# [PASSAGE TO READ]

In this repository, you can find all information to reproduce the knowledge graph built for the PlantHub QueryBuilder.
Contained in this repository are:
- (1) All datasets used to build the graph.
- (2) All Ontotext Refine projects and editing histories to reproduce the final datasets.
- (3) All SQL exports to create a database from the datasets.
- (4) All R2RML mappings to create an RDF graph from the database.
- (5) The finished knowledge graph can be found under'./graph/output.zip'.
For a more detailed description of the workflow, please refer to the publication "Semantic technologies for interdisciplinary research: A case study on improving data synthesis and integration in the biodiversity domain" at BTW2025.
The final knowledge graph is uploaded at './graph/output.zip'. There you can find a .ttl file that can be uploaded to a triplestore of your choice.
Visitors of this repository can reproduce and use the contained data and mappings in a variety of ways. The simplest way of arriving at a finished RDF graph is by loading the SQL exports into a database and consequently executing the R2RML mappings on that database. This results in a .ttl file that can be uploaded to a triplestore of your choice.
The SQL statements are exported from Ontotext Refine projects containing the datasets uploaded to this repository. We publish the finished datasets and provide the project files that take the raw data to their processed state, such that all operations on the data can be viewed. We also publish the operation histories exported from the project files.
The data shared in this repository contains 100K entries from TRY, the plant trait database, and the first 100K entries from the naturgucker.de dataset hosted on GBIF (https://doi.org/10.15468/dl.e6ry9b).
In an update, we include a further subset of the naturgucker.de dataset, that contains plant occurrences in Germany from 01.01.2024-07.02.2025 (https://doi.org/10.15468/dl.x5cexq).
We enrich these datasets with additional information from Wikidata, the GBIF API, the IUCN API, and the OpenElevationAPI.
All sources are licensed under CC BY 4.0

# [DIRECTIVE]
Transcribe everything in the repository description from "Contained in this" down to "be found under'./graph/output.zip'.". The material that comes next was taken from a different source than the repository description.

# [INFORMATION SUPPLIED]
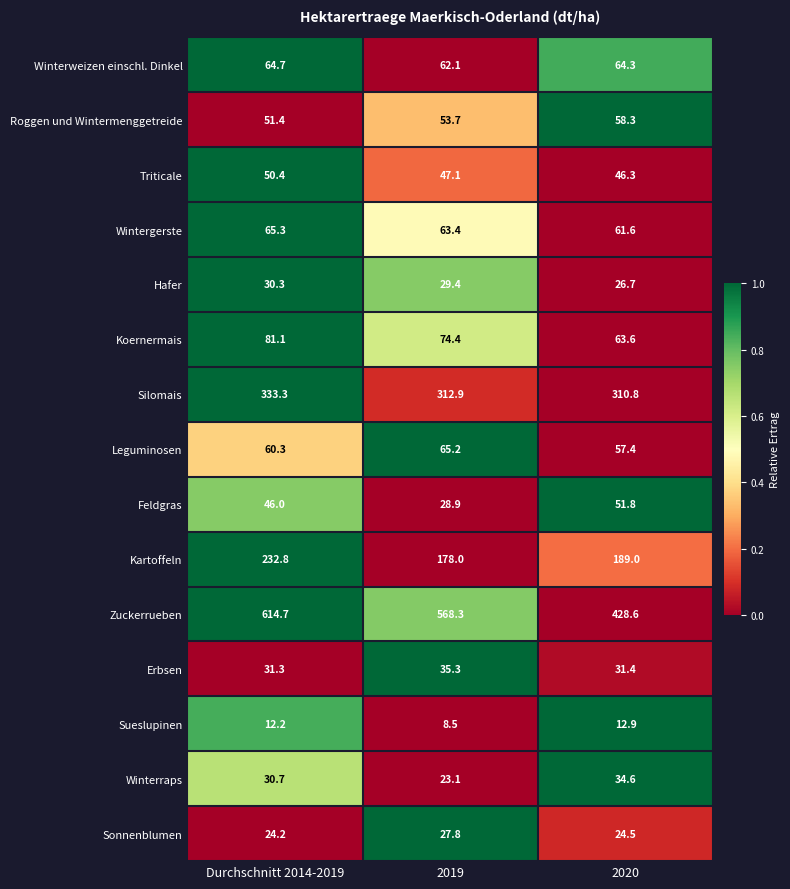

Rank the series at 2020 from highest to lowest value.

Zuckerrueben, Silomais, Kartoffeln, Winterweizen einschl. Dinkel, Koernermais, Wintergerste, Roggen und Wintermenggetreide, Leguminosen, Feldgras, Triticale, Winterraps, Erbsen, Hafer, Sonnenblumen, Sueslupinen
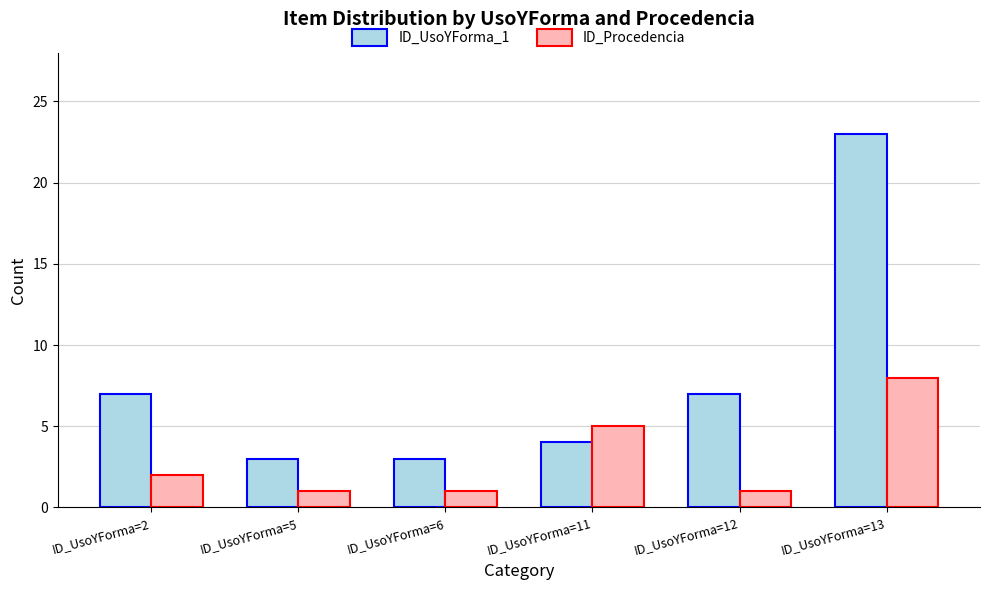

Which series changed the most between ID_UsoYForma=11 and ID_UsoYForma=13?

ID_UsoYForma_1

# [FINISHED EXERCISE]
Contained in this repository are:
- (1) All datasets used to build the graph.
- (2) All Ontotext Refine projects and editing histories to reproduce the final datasets.
- (3) All SQL exports to create a database from the datasets.
- (4) All R2RML mappings to create an RDF graph from the database.
- (5) The finished knowledge graph can be found under'./graph/output.zip'.